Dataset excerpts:
++++++++++

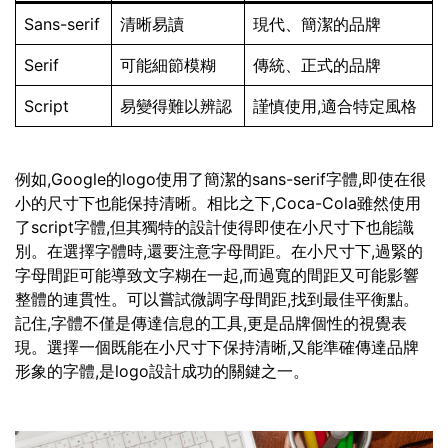
Sans-serif
清晰易讀
現代、簡潔的品牌
Serif
可能細節模糊
傳統、正式的品牌
Script
易變得難以辨認
謹慎使用,適合特定風格
例如,Google的logo使用了簡潔的sans-serif字體,即使在很
小的尺寸下也能保持清晰。相比之下,Coca-Cola雖然使用
了script字體,但其獨特的設計使得即使在小尺寸下也能識
別。在選擇字體時,還要注意字母間距。在小尺寸下,過緊的
字母間距可能導致文字糊在一起,而過寬的間距又可能影響
整體的連貫性。可以嘗試微調字母間距,找到最佳平衡點。
記住,字體不僅是傳達信息的工具,更是品牌個性的視覺表
現。選擇一個既能在小尺寸下保持清晰,又能準確傳達品牌
形象的字體,是logo設計成功的關鍵之一。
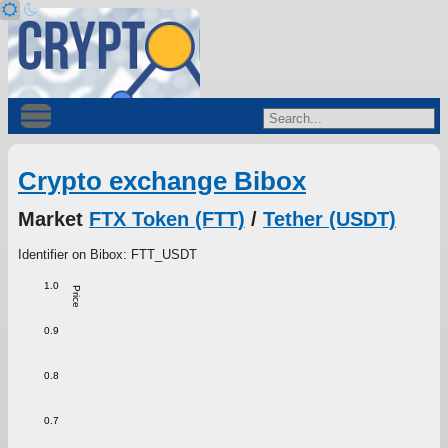
Crypto exchange Bibox
Market
FTX Token (FTT)
/
Tether (USDT)
Identifier on Bibox: FTT_USDT
1.0
Price
0.9
0.8
0.7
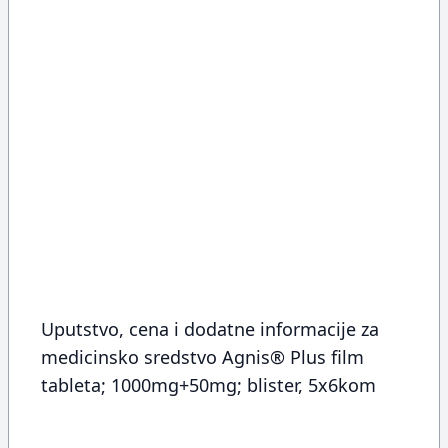
Uputstvo, cena i dodatne informacije za
medicinsko sredstvo Agnis® Plus film
tableta; 1000mg+50mg; blister, 5x6kom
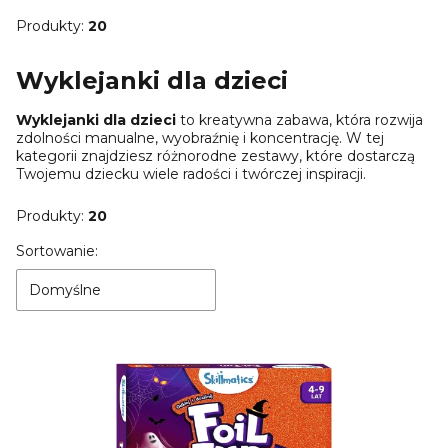
Produkty:
20
Wyklejanki dla dzieci
Wyklejanki dla dzieci
to kreatywna zabawa, która rozwija
zdolności manualne, wyobraźnię i koncentrację. W tej
kategorii znajdziesz różnorodne zestawy, które dostarczą
Twojemu dziecku wiele radości i twórczej inspiracji.
Produkty:
20
Lista produktów
Sortowanie:
Domyślne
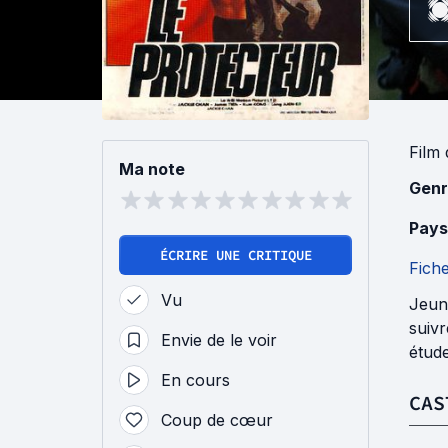
Film
Ma note
Genr
Pays
ÉCRIRE UNE CRITIQUE
Fich
Vu
Jeune
suiv
Envie de le voir
étude
En cours
CAS
Coup de cœur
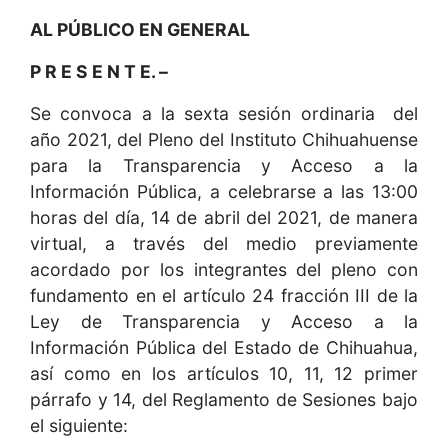
AL PÚBLICO EN GENERAL
P R E S E N T E. –
Se convoca a la sexta sesión ordinaria del
año 2021, del Pleno del Instituto Chihuahuense
para la Transparencia y Acceso a la
Información Pública, a celebrarse a las 13:00
horas del día, 14 de abril del 2021, de manera
virtual, a través del medio previamente
acordado por los integrantes del pleno con
fundamento en el artículo 24 fracción III de la
Ley de Transparencia y Acceso a la
Información Pública del Estado de Chihuahua,
así como en los artículos 10, 11, 12 primer
párrafo y 14, del Reglamento de Sesiones bajo
el siguiente:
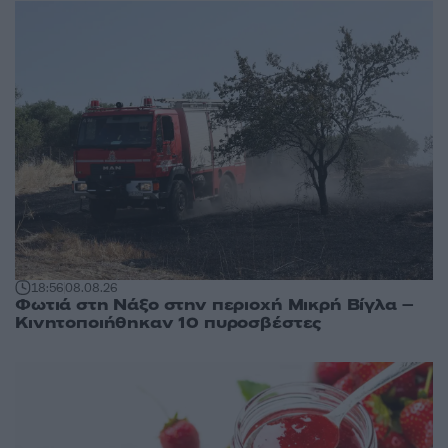
18:56
08.08.26
Φωτιά στη Νάξο στην περιοχή Μικρή Βίγλα –
Κινητοποιήθηκαν 10 πυροσβέστες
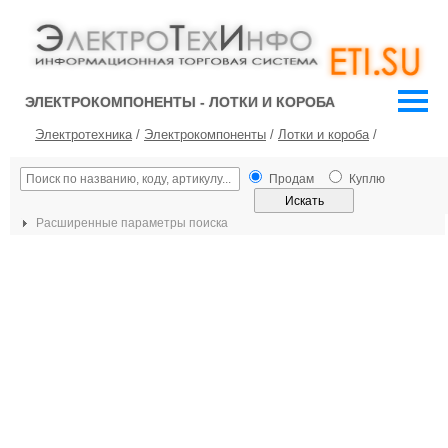
ЭЛЕКТРОКОМПОНЕНТЫ - ЛОТКИ И КОРОБА
Электротехника
/
Электрокомпоненты
/
Лотки и короба
/
Продам
Куплю
Расширенные параметры поиска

++++++++++

ACTIVITY => Please write out all the data word for word, but keep every picture out.

COMPLETED EXERCISE =>
Sans-serif
清晰易讀
現代、簡潔的品牌
Serif
可能細節模糊
傳統、正式的品牌
Script
易變得難以辨認
謹慎使用,適合特定風格
例如,Google的logo使用了簡潔的sans-serif字體,即使在很
小的尺寸下也能保持清晰。相比之下,Coca-Cola雖然使用
了script字體,但其獨特的設計使得即使在小尺寸下也能識
別。在選擇字體時,還要注意字母間距。在小尺寸下,過緊的
字母間距可能導致文字糊在一起,而過寬的間距又可能影響
整體的連貫性。可以嘗試微調字母間距,找到最佳平衡點。
記住,字體不僅是傳達信息的工具,更是品牌個性的視覺表
現。選擇一個既能在小尺寸下保持清晰,又能準確傳達品牌
形象的字體,是logo設計成功的關鍵之一。
Crypto exchange Bibox
Market
FTX Token (FTT)
/
Tether (USDT)
Identifier on Bibox: FTT_USDT
1.0
Price
0.9
0.8
0.7
Uputstvo, cena i dodatne informacije za
medicinsko sredstvo Agnis® Plus film
tableta; 1000mg+50mg; blister, 5x6kom
Produkty:
20
Wyklejanki dla dzieci
Wyklejanki dla dzieci
to kreatywna zabawa, która rozwija
zdolności manualne, wyobraźnię i koncentrację. W tej
kategorii znajdziesz różnorodne zestawy, które dostarczą
Twojemu dziecku wiele radości i twórczej inspiracji.
Produkty:
20
Lista produktów
Sortowanie:
Domyślne
Film
Ma note
Genr
Pays
ÉCRIRE UNE CRITIQUE
Fich
Vu
Jeune
suiv
Envie de le voir
étude
En cours
CAS
Coup de cœur
AL PÚBLICO EN GENERAL
P R E S E N T E. –
Se convoca a la sexta sesión ordinaria del
año 2021, del Pleno del Instituto Chihuahuense
para la Transparencia y Acceso a la
Información Pública, a celebrarse a las 13:00
horas del día, 14 de abril del 2021, de manera
virtual, a través del medio previamente
acordado por los integrantes del pleno con
fundamento en el artículo 24 fracción III de la
Ley de Transparencia y Acceso a la
Información Pública del Estado de Chihuahua,
así como en los artículos 10, 11, 12 primer
párrafo y 14, del Reglamento de Sesiones bajo
el siguiente:
18:56
08.08.26
Φωτιά στη Νάξο στην περιοχή Μικρή Βίγλα –
Κινητοποιήθηκαν 10 πυροσβέστες
ЭЛЕКТРОКОМПОНЕНТЫ - ЛОТКИ И КОРОБА
Электротехника
/
Электрокомпоненты
/
Лотки и короба
/
Продам
Куплю
Расширенные параметры поиска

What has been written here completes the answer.